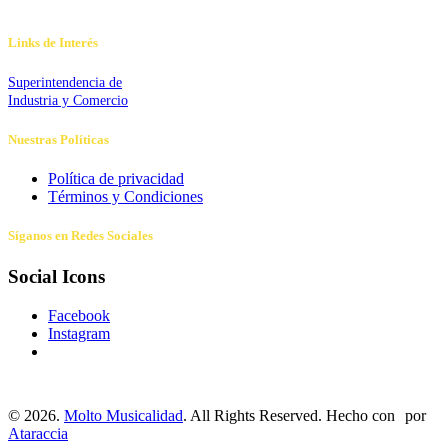
Links de Interés
Superintendencia de
Industria y Comercio
Nuestras Políticas
Política de privacidad
Términos y Condiciones
Síganos en Redes Sociales
Social Icons
Facebook
Instagram
©
2026.
Molto Musicalidad
. All Rights Reserved. Hecho con
por
Ataraccia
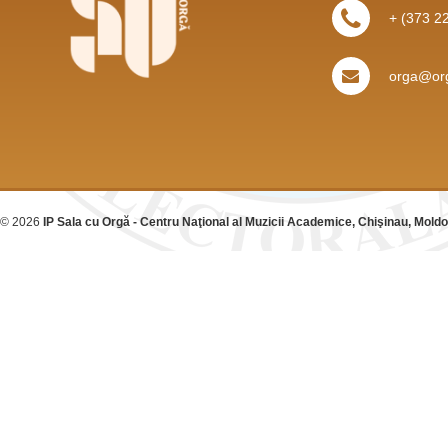
+ (373 2
orga@org
© 2026
IP Sala cu Orgă - Centru Naţional al Muzicii Academice, Chişinau, Mold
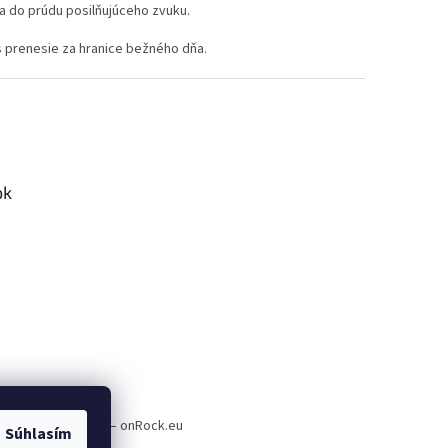
sa do prúdu posilňujúceho zvuku.
ás prenesie za hranice bežného dňa.
ok
a plnenie e-shopov – onRock.eu
Súhlasím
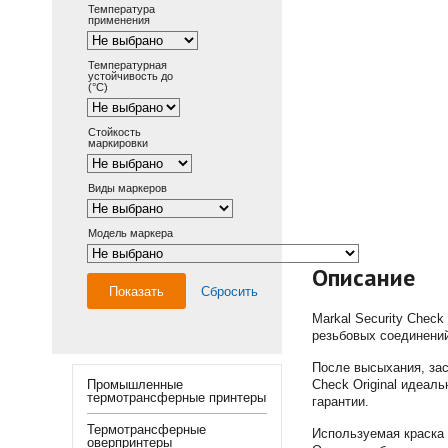
Температура
применения
Температурная
устойчивость до
(°С)
Стойкость
маркировки
Виды маркеров
Модель маркера
Описание
Показать
Сбросить
Markal Security Check
резьбовых соединени
После высыхания, зас
Промышленные
Check Original идеал
термотрансферные принтеры
гарантии.
Термотрансферные
Используемая краска 
оверпринтеры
--------------------
● Task prompt:
Scan the data above for the word "Check" and report every line where it is found.

● Exercise output:
Markal Security Check
Check Original идеал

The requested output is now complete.